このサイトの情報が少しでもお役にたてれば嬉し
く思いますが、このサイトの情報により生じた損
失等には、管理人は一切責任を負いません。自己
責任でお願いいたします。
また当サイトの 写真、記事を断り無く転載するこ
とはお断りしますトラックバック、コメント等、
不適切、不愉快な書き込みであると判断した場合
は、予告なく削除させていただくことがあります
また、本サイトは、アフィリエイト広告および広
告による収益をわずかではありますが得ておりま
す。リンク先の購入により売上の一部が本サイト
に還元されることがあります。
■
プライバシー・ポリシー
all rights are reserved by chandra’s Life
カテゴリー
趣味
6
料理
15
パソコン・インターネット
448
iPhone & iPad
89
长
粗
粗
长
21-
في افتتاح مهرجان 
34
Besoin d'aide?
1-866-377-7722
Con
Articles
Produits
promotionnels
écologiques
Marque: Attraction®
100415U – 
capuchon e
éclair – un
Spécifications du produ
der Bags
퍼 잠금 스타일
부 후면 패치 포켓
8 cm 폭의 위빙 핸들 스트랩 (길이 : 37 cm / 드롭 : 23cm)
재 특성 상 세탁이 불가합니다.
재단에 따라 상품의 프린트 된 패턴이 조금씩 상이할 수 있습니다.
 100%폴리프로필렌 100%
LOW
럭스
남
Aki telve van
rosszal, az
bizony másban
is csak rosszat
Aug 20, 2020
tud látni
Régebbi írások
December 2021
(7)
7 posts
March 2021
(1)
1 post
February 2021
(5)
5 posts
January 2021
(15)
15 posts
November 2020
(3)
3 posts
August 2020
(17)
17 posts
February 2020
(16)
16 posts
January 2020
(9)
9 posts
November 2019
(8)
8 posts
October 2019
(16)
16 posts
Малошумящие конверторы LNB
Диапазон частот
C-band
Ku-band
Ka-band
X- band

_YOUR GOAL_
Arrange every line of the rows above as a numbered list, leaving out any blank lines.

_EXPECTED ANSWER_
1. このサイトの情報が少しでもお役にたてれば嬉し
2. く思いますが、このサイトの情報により生じた損
3. 失等には、管理人は一切責任を負いません。自己
4. 責任でお願いいたします。
5. また当サイトの 写真、記事を断り無く転載するこ
6. とはお断りしますトラックバック、コメント等、
7. 不適切、不愉快な書き込みであると判断した場合
8. は、予告なく削除させていただくことがあります
9. また、本サイトは、アフィリエイト広告および広
10. 告による収益をわずかではありますが得ておりま
11. す。リンク先の購入により売上の一部が本サイト
12. に還元されることがあります。
13. ■
14. プライバシー・ポリシー
15. all rights are reserved by chandra’s Life
16. カテゴリー
17. 趣味
18. 6
19. 料理
20. 15
21. パソコン・インターネット
22. 448
23. iPhone & iPad
24. 89
25. 长
26. 粗
27. 粗
28. 长
29. 21-
30. في افتتاح مهرجان 
31. 34
32. Besoin d'aide?
33. 1-866-377-7722
34. Con
35. Articles
36. Produits
37. promotionnels
38. écologiques
39. Marque: Attraction®
40. 100415U – 
41. capuchon e
42. éclair – un
43. Spécifications du produ
44. der Bags
45. 퍼 잠금 스타일
46. 부 후면 패치 포켓
47. 8 cm 폭의 위빙 핸들 스트랩 (길이 : 37 cm / 드롭 : 23cm)
48. 재 특성 상 세탁이 불가합니다.
49. 재단에 따라 상품의 프린트 된 패턴이 조금씩 상이할 수 있습니다.
50.  100%폴리프로필렌 100%
51. LOW
52. 럭스
53. 남
54. Aki telve van
55. rosszal, az
56. bizony másban
57. is csak rosszat
58. Aug 20, 2020
59. tud látni
60. Régebbi írások
61. December 2021
62. (7)
63. 7 posts
64. March 2021
65. (1)
66. 1 post
67. February 2021
68. (5)
69. 5 posts
70. January 2021
71. (15)
72. 15 posts
73. November 2020
74. (3)
75. 3 posts
76. August 2020
77. (17)
78. 17 posts
79. February 2020
80. (16)
81. 16 posts
82. January 2020
83. (9)
84. 9 posts
85. November 2019
86. (8)
87. 8 posts
88. October 2019
89. (16)
90. 16 posts
91. Малошумящие конверторы LNB
92. Диапазон частот
93. C-band
94. Ku-band
95. Ka-band
96. X- band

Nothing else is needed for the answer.